What you are asked to do -
In the extract on surviving an invasion during a pandemic, what does a cascade effect involve?

━━━ Extract ━━━

Surviving an Invasion during a Pandemic in the 14th Century

PHOTO: The Tard-Venus pillage Grammont in 1362, from Froissart's Chronicles.

The human experience of catastrophe lives in stories. Whether floods or forest fires, terrorist attacks or pandemics, people shape their experiences into stories that help them make sense of a catastrophe. But what happens when several catastrophes hit at once? Simultaneous crises can cause a cascade effect, where seemingly separate problems trigger and amplify each other. The impact of a cascade on human physical and mental health can be enormous, but very hard to articulate. Studying stories is one way to see how people understand and try to solve the problems created by multiple crises occurring at the same time.

━━━ Stored data ━━━

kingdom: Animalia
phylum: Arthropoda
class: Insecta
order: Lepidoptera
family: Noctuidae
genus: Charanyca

━━━

Output for this exercise -
Seemingly separate problems triggering and amplifying each other when several crises hit at once.